Poi è filtrata la riapertura dei licei, almeno in maniera simbolica. Questa proposta ieri è stata definitivamente esclusa nella riunione dei capidelegazione di maggioranza. La situazione è diversa a seconda della fascia in cui si trova ciascuna regione. In Umbria e in Lombardia, per esempio, le scuole medie riaprono il 30 novembre. Per tutte le superiori se ne riparla il 9 gennaio, alla fine delle vacanze. Ma per una volta Azzolina lascia la scena a De Micheli, in una gara a chi la spara più alta.

Imbarazzo giallo e rosso

È un collega del governo, il ministro della Giustizia Alfonso Bonafede (M5s), a stoppare tutto: «In un momento come questo è del tutto inopportuno pensare di tenere le scuole aperte anche la domenica». Segno del clima fra alleati. Ma i silenzi sono più eloquenti delle dichiarazioni.

Non dice una parola il Pd, il partito della De Micheli, segno di imbarazzo. Twitta Carlo Calenda, candidato sindaco a Roma: «Che senso ha inondare quotidianamente famiglie già molto provate di messaggi estemporanei?». L’elenco sarebbe lungo, dal plexligass ai banchi con le rotelle, alla riapertura prima di Natale, la scuola della domenica è solo l’ultima.
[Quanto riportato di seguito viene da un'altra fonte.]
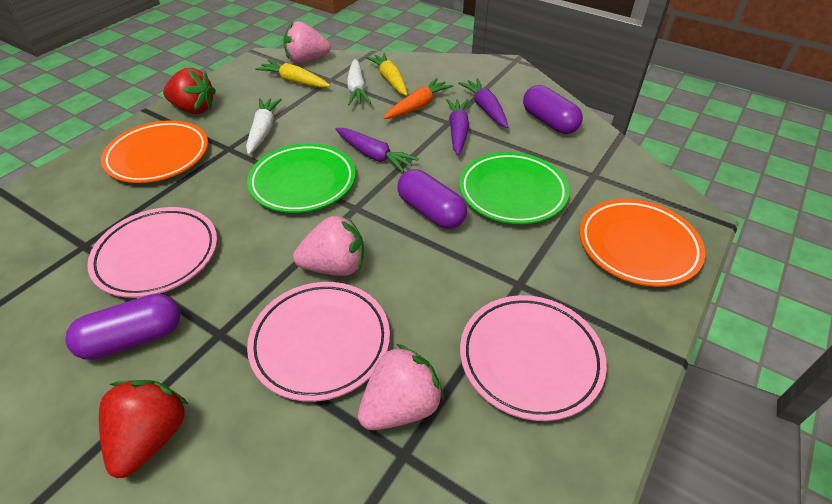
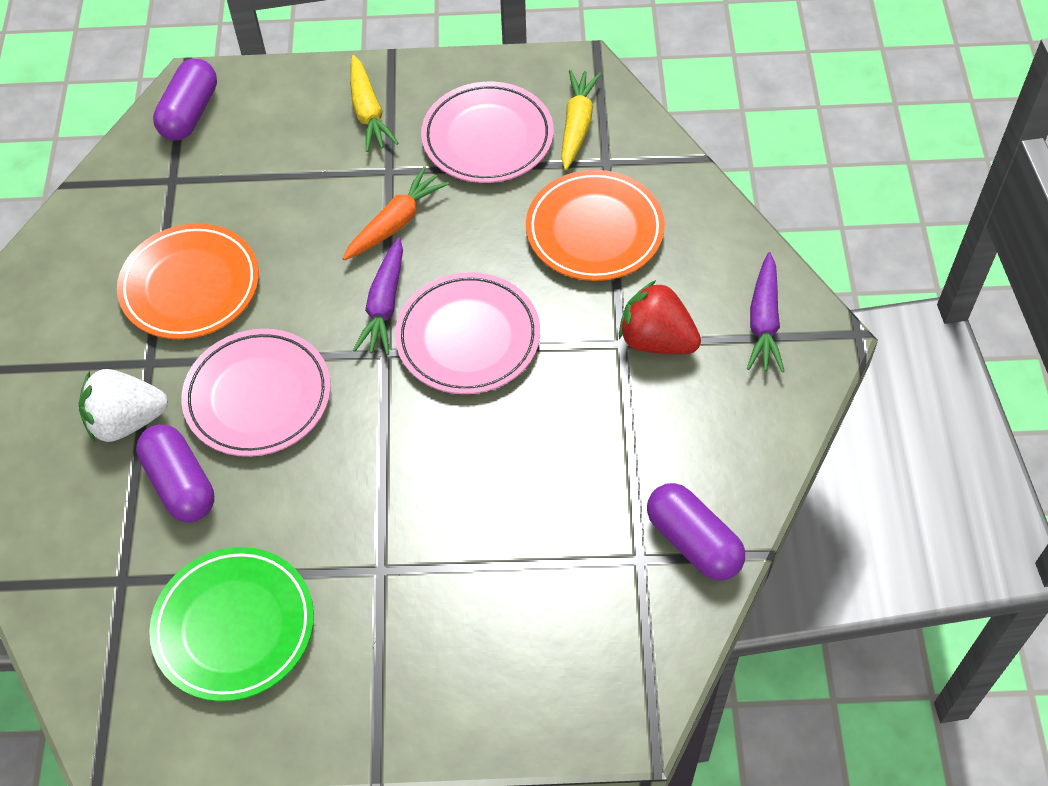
green plate: 2 -> 1
pink strawberry: 3 -> 0
purple carrot: 3 -> 2
red strawberry: 2 -> 1
white carrot: 2 -> 0
white strawberry: 0 -> 1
Silenzio anche dal dicastero dell’Istruzione. Ma qui la ragione sarebbe più complicata. Perché dai Trasporti da una parte si spiega che quella di De Micheli non è una proposta ma «una risposta a una domanda di un giornalista». Dall’altra si fa notare che la «proposta» vera viene dalle regioni.

Ma quello che duole sarebbe il fatto che la titolare dell’Istruzione non si sia «mai» seduta a un tavolo con i rappresentanti dei colleghi, Infrastrutture e Affari regionali, adducendo il motivo che «vige l’autonomia scolastica». E che lo scaglionamento delle uscite non risolve nulla (gli studenti tenderebbero ad ammassarsi nelle ultime corse dei bus).
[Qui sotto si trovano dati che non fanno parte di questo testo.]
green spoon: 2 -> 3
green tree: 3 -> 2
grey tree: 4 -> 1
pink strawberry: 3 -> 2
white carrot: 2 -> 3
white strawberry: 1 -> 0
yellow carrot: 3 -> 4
Mentre raddoppiare il trasporto locale con i bus al 50 per cento di capienza consentita significa bloccare le città e le aree metropolitane più grandi. Comunque ora il sasso è lanciato, «se non altro se ne parla».
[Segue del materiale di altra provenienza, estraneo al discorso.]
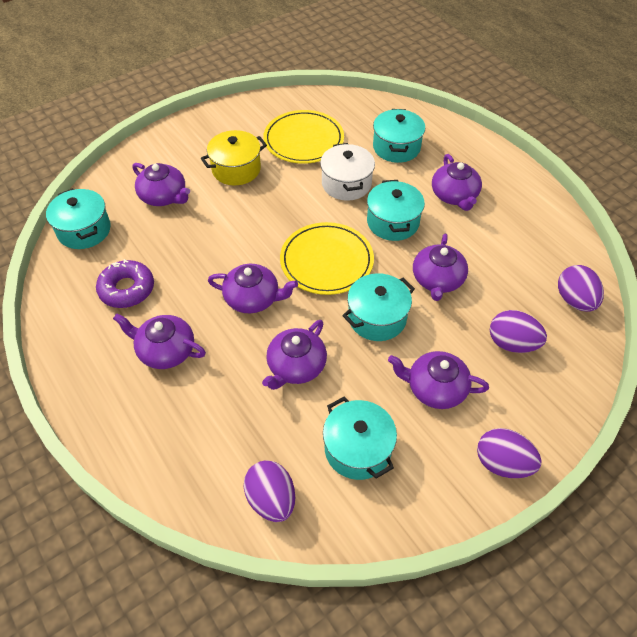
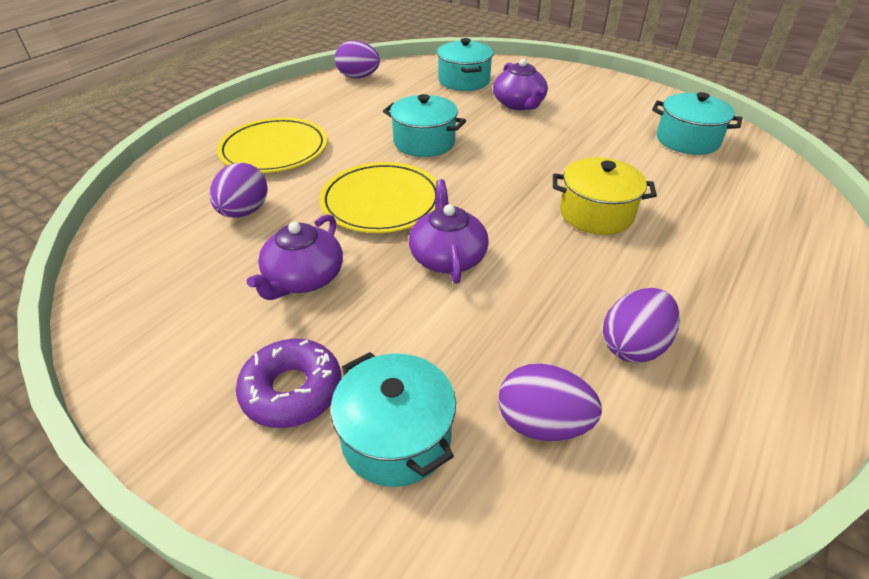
purple teapot: 7 -> 3
turquoise pot: 5 -> 4
white pot: 1 -> 0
Se ne parla, ma non se ne parla bene. I presidi peraltro informano la ministra che «il sabato per moltissimi istituti è già giornata di lezione». «Da Roma arrivano immagini di assembramenti per l’inaugurazione di un centro commerciale», racconta Costanza Margiotta, dei comitati Priorità alla scuola, che non hanno mai smesso di chiedere la riapertura di tutte le scuole: «Mentre la curva scende in tutto il resto di Europa, dove le scuole sono rimaste aperte, da noi la curva scende e le scuole non vengono riaperte, con il solito scaricabarile. Abbiamo chiesto a tutte le regioni di impegnarsi per il potenziamento nei trasporti, di organizzare ingressi scaglionati, ci viene risposto che non è possibile». Si annunciano vie legali. «Sta per partire un ricorso al Tar dell’Umbria e sono pronti altri ricorsi anche contro il Dpcm». Intanto oggi, sabato, Pas dà appuntamento a Firenze in via della Colonna per una mattinata di lezioni in presenza. Si studia l’Inferno di Dante.